Sometimes, kindnesses come when and where you least expect them. On the other hand, people from whom you expect to see charity can disappoint. Thus is the human condition. As I reflect on this, it reminds me of something that happened many years ago when my oldest daughter, who is now 24, was just a little baby.
As I have previously mentioned, during those years, we lived in a working-class neighborhood in the San Francisco Bay Area. Our neighbors included a mailman, a secretary, two grocery store butchers, a lady who provided home day care, a retired couple, and some unemployed people. Our street also was home to two purported drug dealers and an undercover narcotics cop. At least he said he was an undercover narcotics cop. There was really no way to verify his story.
Anyway, one of the purported drug dealers lived right next door to us, with his wife and little girl. He was a bit scary-looking. Sturdily built. Long, wild hair. A bit of a crazed look in his eye. And he never seemed to actually go to work. He and his wife would give these insane parties during warm weather, which lasted from sundown on Thursdays to sundown on Sundays. There would be loud music, drinking, and smoking of various things. He and said wife would also have these knock-down, drag-outs in the middle of the night on the weekends when they weren't throwing parties. Never a dull moment, you might say.

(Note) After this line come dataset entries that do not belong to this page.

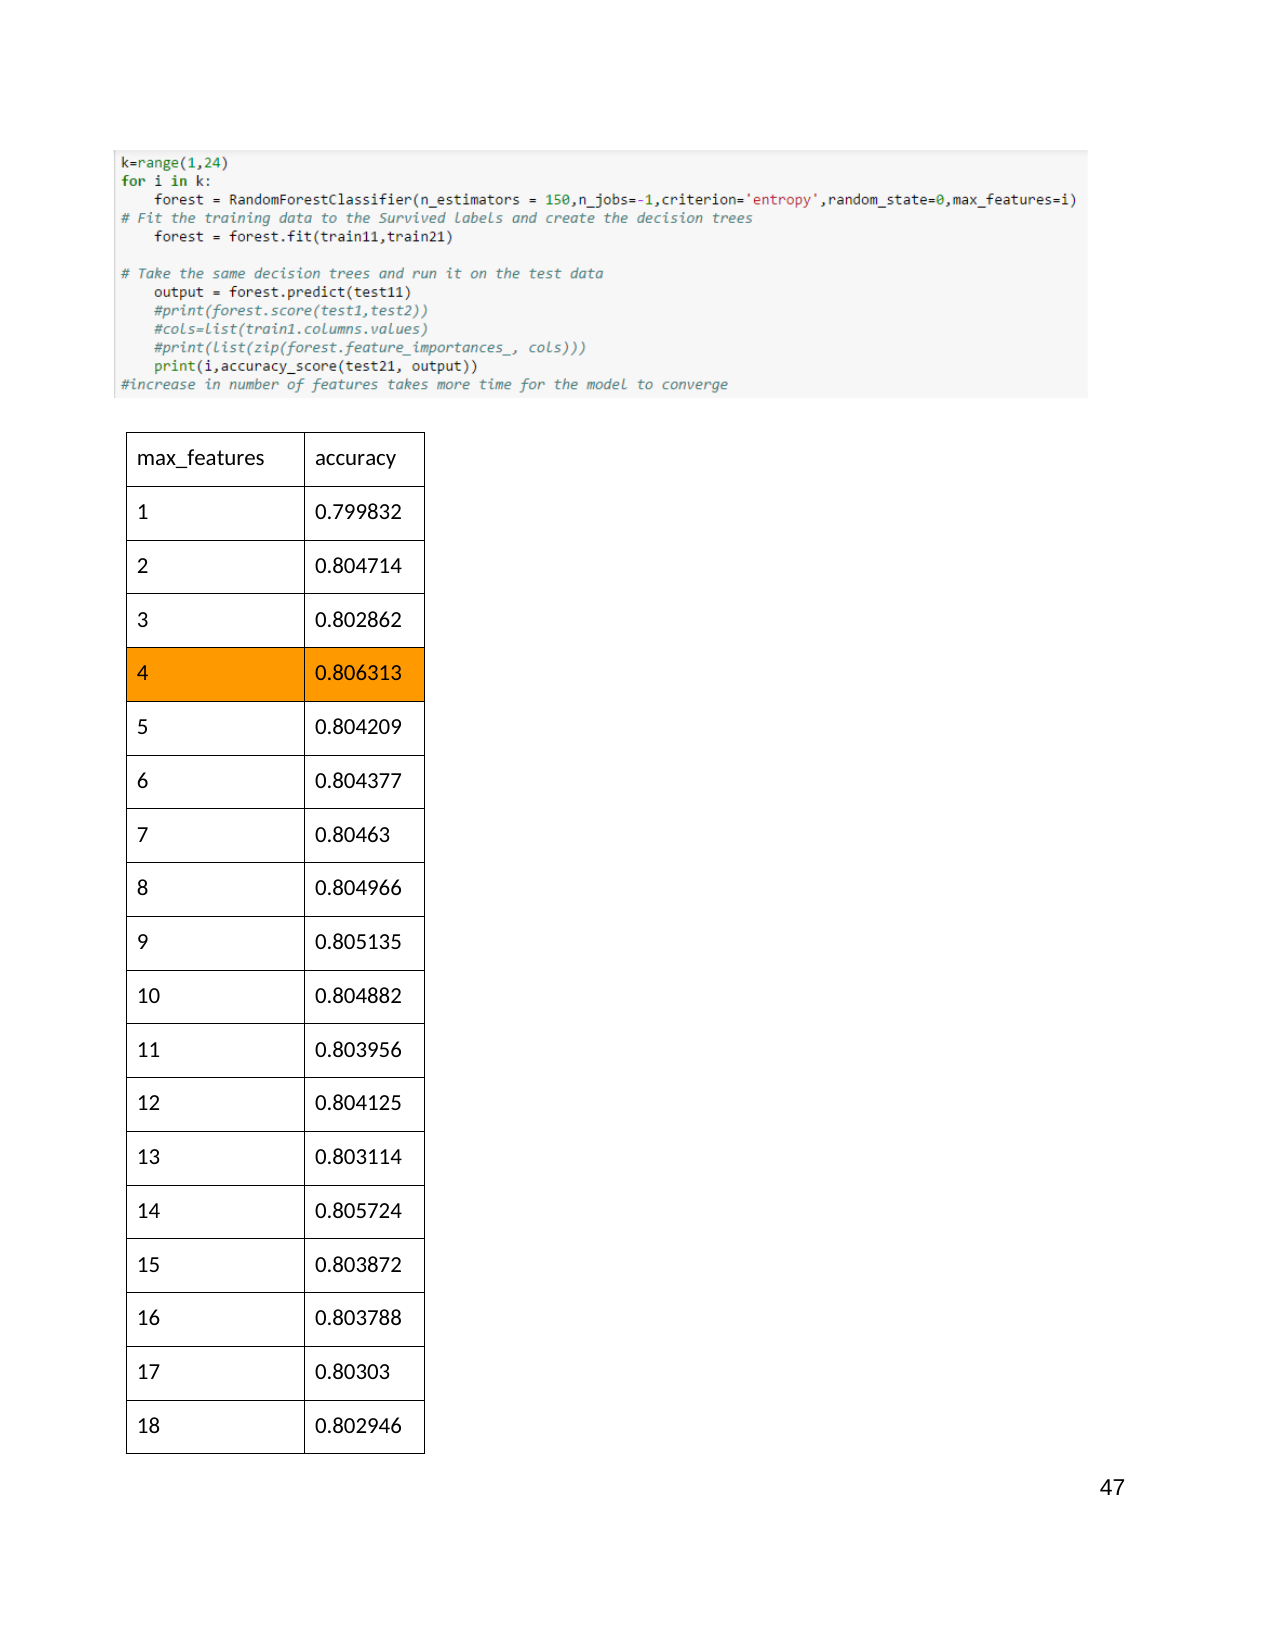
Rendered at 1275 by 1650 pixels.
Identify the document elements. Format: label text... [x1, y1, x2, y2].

table_cell 4 [127, 648, 304, 701]
table_cell 0.805135 [305, 917, 424, 969]
table_cell 7 [127, 809, 304, 862]
table_cell 0.80303 [305, 1347, 424, 1399]
table_cell 0.804966 [305, 863, 424, 916]
table_cell 0.806313 [305, 648, 424, 701]
table_cell 15 [127, 1239, 304, 1292]
picture [112, 150, 1088, 398]
table_header accuracy [305, 433, 424, 486]
table_cell 18 [127, 1401, 304, 1453]
table_cell 0.804882 [305, 971, 424, 1023]
table_cell 0.804714 [305, 541, 424, 593]
table_cell 12 [127, 1078, 304, 1131]
table_cell 0.802946 [305, 1401, 424, 1453]
table_header max_features [127, 433, 304, 486]
table_cell 6 [127, 756, 304, 808]
table_cell 14 [127, 1186, 304, 1238]
table_cell 0.802862 [305, 594, 424, 647]
table_cell 0.804209 [305, 702, 424, 754]
table_cell 0.799832 [305, 487, 424, 539]
table_cell 0.804125 [305, 1078, 424, 1131]
table_cell 0.803956 [305, 1024, 424, 1077]
table_cell 9 [127, 917, 304, 969]
table_cell 10 [127, 971, 304, 1023]
table_cell 0.803114 [305, 1132, 424, 1184]
table_cell 1 [127, 487, 304, 539]
table_cell 5 [127, 702, 304, 754]
table_cell 0.804377 [305, 756, 424, 808]
table_cell 2 [127, 541, 304, 593]
table_cell 17 [127, 1347, 304, 1399]
table_cell 0.80463 [305, 809, 424, 862]
table_cell 0.805724 [305, 1186, 424, 1238]
table_cell 11 [127, 1024, 304, 1077]
table_cell 13 [127, 1132, 304, 1184]
table_cell 0.803872 [305, 1239, 424, 1292]
table_cell 8 [127, 863, 304, 916]
table_cell 0.803788 [305, 1293, 424, 1346]
table_cell 3 [127, 594, 304, 647]
table_cell 16 [127, 1293, 304, 1346]
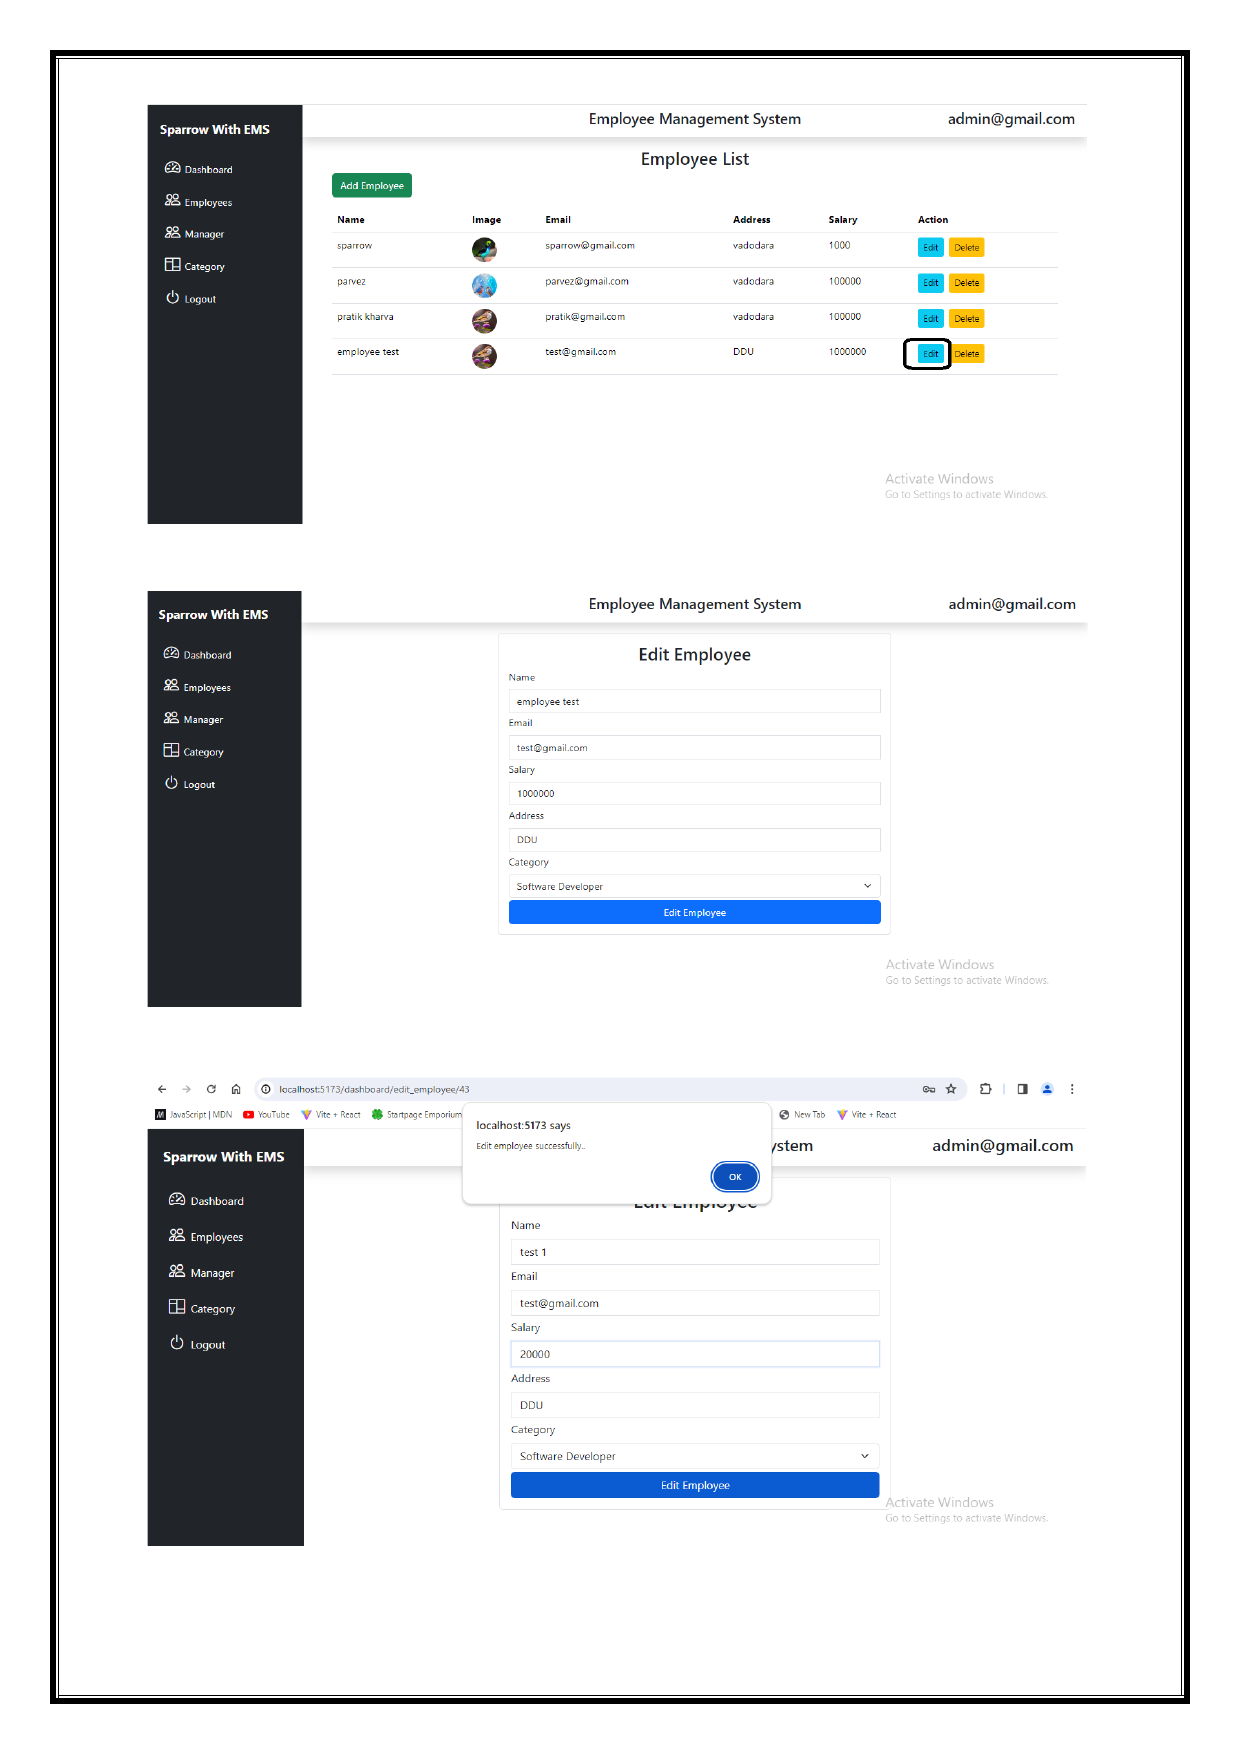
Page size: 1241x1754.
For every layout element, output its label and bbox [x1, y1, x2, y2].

picture [147, 103, 1087, 524]
picture [147, 591, 1088, 1007]
picture [147, 1075, 1087, 1546]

Anyway, my 25-year-old self was pretty terrified of this guy. And everyone in the neighborhood said he was a drug dealer, which added to my terror.
Well, one day I was packing the car with my baby's things, as I was preparing to take her to visit her grandma, who lived about 10 minutes away. In and out of the house I was going with all of the stuff that babies can't live without -- even for a couple of hours. In order to keep my daughter safe while I accomplished this task, I laid her in the playpen that was in the middle of my living room. Alas -- on one of my many trips out the front door to the car -- I absent-mindedly closed said door. Which happened to be locked. So my baby was locked in the house. No other windows or doors to the house were open or unlatched -- except for the bathroom window. A VERY SMALL window about six feet off the ground, which was about two inches open. It was the type of window that opened out from the top -- not the kind the slides back and forth.
I had to get my baby out of the house. And I needed help. And the only other person who was home that day in the entire neighborhood was -- drum roll -- the drug dealer next door.
With some trepidation, I made my way over to ask his assistance. And he was so amiable. He got his ladder and climbed up to my teeny, tiny bathroom window and managed to get it all the way open. Then he wedged his not-so-small, muscular frame through this window and into the house. Now the drug dealer was alone in the house with my baby, and I was not just a little bit frightened. But, he merrily came right to the front door and opened it for me so that I could get my baby. And he was just so very nice about the whole thing. If he hadn't been there and if he hadn't helped me and if he hadn't been so good about it all, I don't know what I would have done. Nobody had cell phones in those days, so I couldn't call anyone. And, as I said, no one else who lived on the street was home that day.
This experience taught me a good lesson. Though I don't care to hang out with drug dealers as a regular social thing, you never know who will come through for you when you need it. Kindness can surprise you in the most delightfully unexpected ways.